The OpenAI anchor and a record-setting IPO
The single largest contributor to that backlog is a multi-year agreement with OpenAI worth more than $20 billion. The deal covers 750 megawatts of inference compute capacity, which in plain English means Cerebras will be powering a massive chunk of the infrastructure OpenAI uses to actually run its AI models after they’ve been trained.
Cerebras went public in May 2026 in what became the largest semiconductor IPO in history. Valuations have swung considerably, ranging from an initial estimate around $23 billion to peaks near $70 billion after trading began.
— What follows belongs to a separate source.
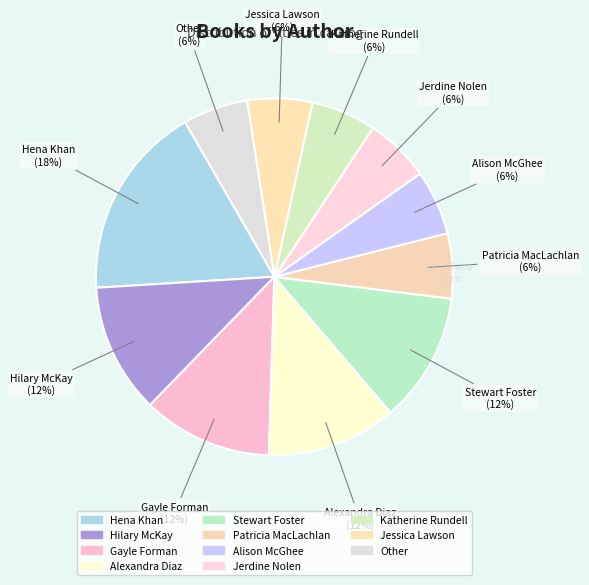

Does any single category account for the majority?

No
Despite the eye-popping backlog and revenue growth of roughly 92% year-over-year, the market punished Cerebras shares after the company issued cautious guidance on margins.
The supply chain bottleneck
Feldman has been vocal about the problem. In a recent interview on the 20VC podcast, he pointed to insufficient data center infrastructure growth as a key bottleneck. Memory sourcing has also been flagged as a constraint across the sector. Cerebras’ wafer-scale architecture, which places an entire chip on a single silicon wafer rather than cutting it into smaller pieces, demands enormous amounts of high-bandwidth memory to function at peak performance.
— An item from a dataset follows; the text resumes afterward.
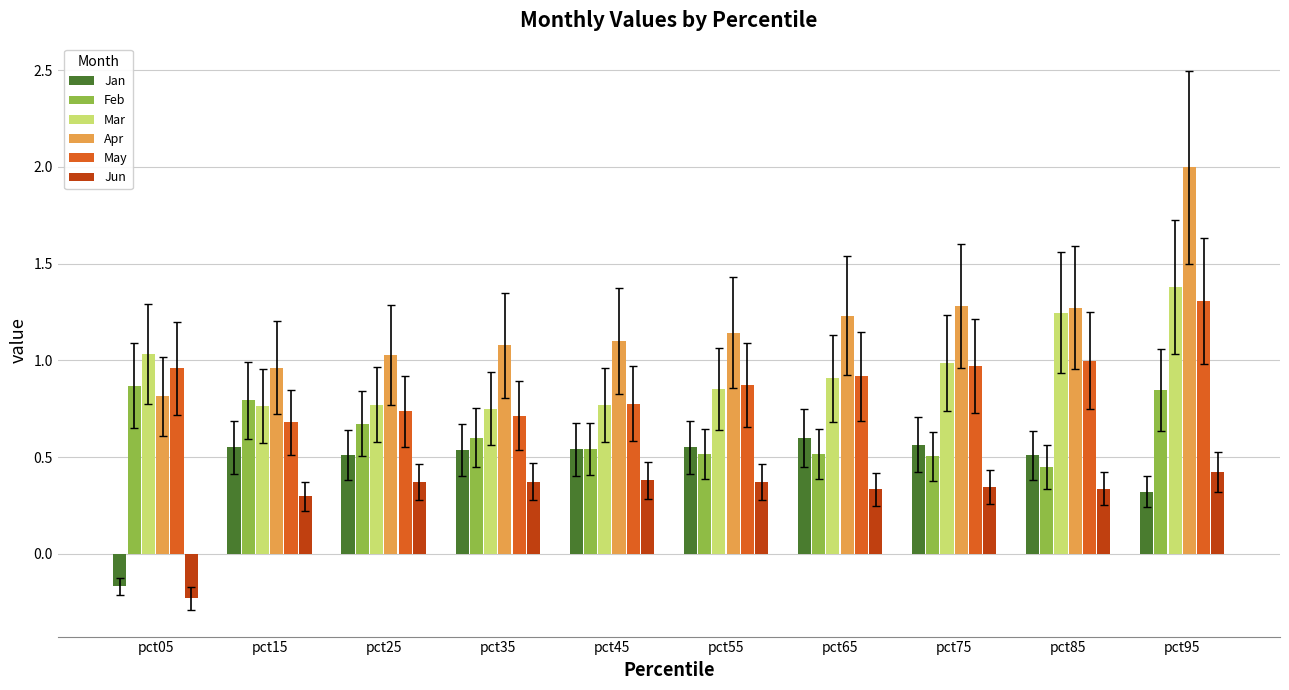

How many bars are there in total?

60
Why crypto and digital asset investors should pay attention
The same data center infrastructure powering AI inference also underpins much of the crypto ecosystem. Mining operations, decentralized compute networks like Render and Akash, and the growing category of AI-crypto convergence projects all compete for the same scarce resources: chips, power, and rack space. When companies like Cerebras and OpenAI lock up 750 MW of compute capacity in long-term contracts, that tightens the supply of infrastructure available to everyone else.
There is also the valuation question. Cerebras’ post-IPO valuation reaching as high as $70 billion for a company generating less than $200 million in quarterly revenue reflects a market that is pricing AI infrastructure companies on future potential rather than current fundamentals.
Investors watching the AI hardware race should track whether Cerebras can convert its backlog into actual revenue at healthy margins. The 92% year-over-year growth is promising, but margin guidance spooked the market for a reason.